When I first met him, it was much like seeing a scared pup. You could catch glimmers of light in his very dark eyes; however, he bolstered himself to keep the shades pulled so you could not dare read his mind. All the while, he gave us clues. I think the best litmus test for working with students is to eat with them. As we gathered for an incredible free offering, all our other students ordered food and one in particular had enough for a to go box—that’s one of our boys that we practically claim as a son. Our new friend just ordered pop. I chided him a bit to order. We had all put in a long day and this was a reward. Yet, he still declined. He sat with a chair between him and the rest of us and just kept checking us all out. Occasionally, I watched this wave of interest and light fall across his face.

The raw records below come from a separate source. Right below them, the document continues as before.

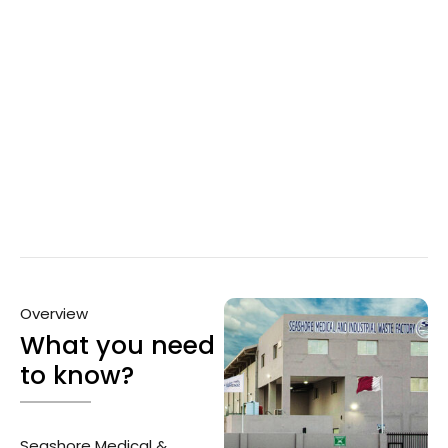
Overview
What you need
to know?
Seashore Medical &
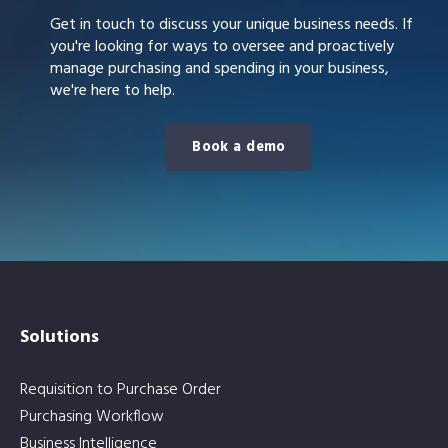
Get in touch to discuss your unique business needs. If
you're looking for ways to oversee and proactively
manage purchasing and spending in your business,
we're here to help.
Book a demo
Solutions
Requisition to Purchase Order
Purchasing Workflow
Business Intelligence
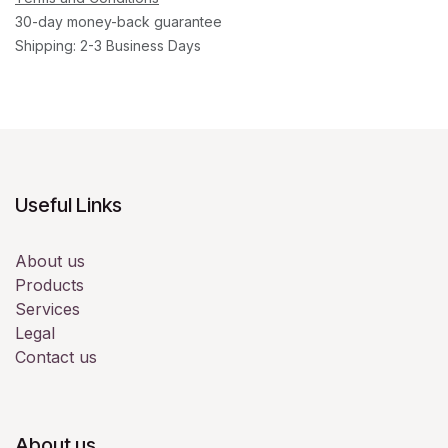
30-day money-back guarantee
Shipping: 2-3 Business Days
Useful Links
About us
Products
Services
Legal
Contact us
About us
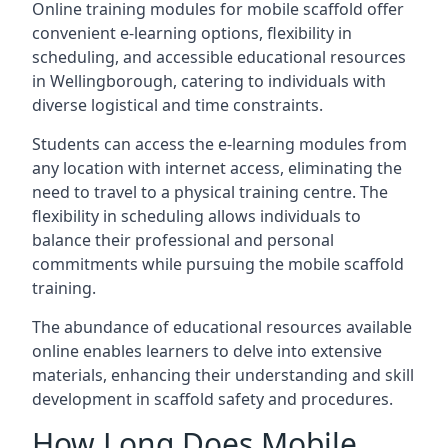
Online training modules for mobile scaffold offer
convenient e-learning options, flexibility in
scheduling, and accessible educational resources
in Wellingborough, catering to individuals with
diverse logistical and time constraints.
Students can access the e-learning modules from
any location with internet access, eliminating the
need to travel to a physical training centre. The
flexibility in scheduling allows individuals to
balance their professional and personal
commitments while pursuing the mobile scaffold
training.
The abundance of educational resources available
online enables learners to delve into extensive
materials, enhancing their understanding and skill
development in scaffold safety and procedures.
How Long Does Mobile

As we dropped everyone off after the meal, I kept thinking we have found a young man that has never learned to receive. It’s actually something that has to be taught. If you have children at home and you haven’t worked on it, you need to start. Receiving is not just about showing appreciation for the gift—it involves the mental connection that you realize you need the gift. It’s also connecting that need to someone who wants you to receive what you need. Finally, it’s realizing that someone thinks you are a valuable person and deserve the gift. Eventually, you realize you are deserving of so much more than the gift. You realize you are deserving of love, esteem, joy, kindness, peace and integrity–when a child really gets those things, I think they reach another level of reflecting all of those things back. Eventually, maturity is birthed and you see the fruits of a healthy receiver and giver in an individual’s life.

I think receiving is a hard concept especially for students who have suffered neglect because in order to make it, they have learned to do without. They have also learned to shut down. If we don’t reach them before these concepts are hard-wired, they easily fall into horrible adult habits. Receiving well is not the same as taking. Taking is primal. Taking is a military move. You take when you are forced into a corner. The take is survival. The take is what happens when a family signs up for Christmas at three places. I used to think of them as cheaters  but then I realized they really are just making military moves and the ethics and maturity that follow a healthy receiver never come to mind or habit.

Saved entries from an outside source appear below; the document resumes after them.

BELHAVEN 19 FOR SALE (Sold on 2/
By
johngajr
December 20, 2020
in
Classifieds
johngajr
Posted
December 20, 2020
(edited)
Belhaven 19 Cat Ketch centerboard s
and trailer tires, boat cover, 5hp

All of this I write to clear my own mind, to lay down a mission for us all: we need to be good receivers. We need to model good receiving. We need to teach good receiving.

Now back to my new young friend, we are coming for him! We want to love him unconditionally. I’m not sure when the turnaround will happen but I am looking forward to the day when he lifts the shades and receives well. Until then, EY will keep at it—modeling love, esteem, joy, kindness, peace and integrity. It’s bound to catch on!